4/12/12

Little Ads - We found some history.

Today the Research & Googling Team has brought us some slices of interestingness... made of history! Mmm, waiter, can I have some coffee with all this history?
I'd never seen the word "skivvies" used in advertising before. I'd only heard it used colloquially. So, I tasked the guys down in R&G to get to the bottom of this one. World Wide Words says this:
The word has been briefly trademarked several times, but the earliest in the US Trademarks Registry is dated 1954 (by Norwich Mills Inc, Norwich, New York) and by then the word had been in public use for some time... In the singular, a skivvy is usually defined as a vest (as we would call it in Britain) or undershirt, sometimes specifically named as a skivvy shirt. In the plural it either refers to both vest and underpants or to male underwear in general. Most examples suggest that this last meaning came along after the one for a vest. But that 1918 citation is in the plural, which may indicate it was already a fairly broad term. The early examples all indicate it was US military slang.
Other sources agree with the military origin of the term. So, it turns out that this ad we found here is from a 1954 issue of LIFE magazine, which makes it the first attempt to trademark the word "skivvies".



This ad comes to us from 1952, in the British magazine Picture Post. It's an ad for Dunlop bicycle "tyres" (heh heh). It seems to assume that the reader instantly recognizes the horseshoe things and associates them with cycling. A moment's staring tells me that this is some kind of trouser cuff clip.

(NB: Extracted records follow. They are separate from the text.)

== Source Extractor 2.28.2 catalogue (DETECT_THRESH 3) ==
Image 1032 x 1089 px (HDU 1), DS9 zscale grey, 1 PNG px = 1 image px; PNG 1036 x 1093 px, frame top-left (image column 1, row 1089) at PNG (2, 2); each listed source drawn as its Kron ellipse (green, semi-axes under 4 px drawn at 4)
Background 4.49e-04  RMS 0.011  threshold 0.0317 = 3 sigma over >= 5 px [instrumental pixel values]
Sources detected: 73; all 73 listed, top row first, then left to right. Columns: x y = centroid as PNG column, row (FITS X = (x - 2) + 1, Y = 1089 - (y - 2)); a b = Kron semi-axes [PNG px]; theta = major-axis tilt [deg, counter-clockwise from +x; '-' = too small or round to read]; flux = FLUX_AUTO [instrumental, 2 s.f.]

Trouble is, here in The Future, most workaday cyclists I see use some kind of velcro strappy deal to keep their cuff from getting jammed in the chain. I myself am a fairly big bike geek, so if I'm riding, I'm probably wearing spacey bike clothes, looking like an insect. Also, I'm safely concealed in a forest of some kind, where stupid looking weirdos belong.
R&G found some vintage trouser clips like the ones in this ad on Ebay, see? Case closed! Mystery solved! Check and mate!

This last ad is also from Picture Post. What the Eff is "Nervone? Apparently, nerves have "power" and it can run low. Thankfully, Nervone can build up more nerve power so you don't run out? What... is... this... shit?

Oooooh! Nervone is homeopathy, which makes it magic pills. Homeopathy is the idea that "like cures like". If you have cancer, take some cancer to chase it away. Even better, it says that molecules have "memory" of their previous states and - long story short - you can dilute something with water, all the way down to undetectable levels, and call it "medicine". In Britain, where libel laws are, uuh, "different", homeopathy enjoys wider acceptance among people who like magical thinking. Homeopathic remedies are either water or sugar pills, depending on whether the product is in liquid or solid form.

This ad describes conditions that are usually associated with stress and psychological conditions and blames them on "low nerve power". Nervone probably does nothing. As proof, skeptics have staged massive homeopathic "overdoses" to prove that the product contains no active ingredients. Nobody got sick.


1 comments:

Jim Dillon said...

Doctor to patient: "And how long have you had this diarrhea, Mr. Olsen?"
Patient to doctor: "I'm not exactly sure. I couldn't take off my bicycle clips for about three days, and when I figured them out this morning, there it was."

Actual joke from '70's vintage joke pamphlet purchased in truck stop.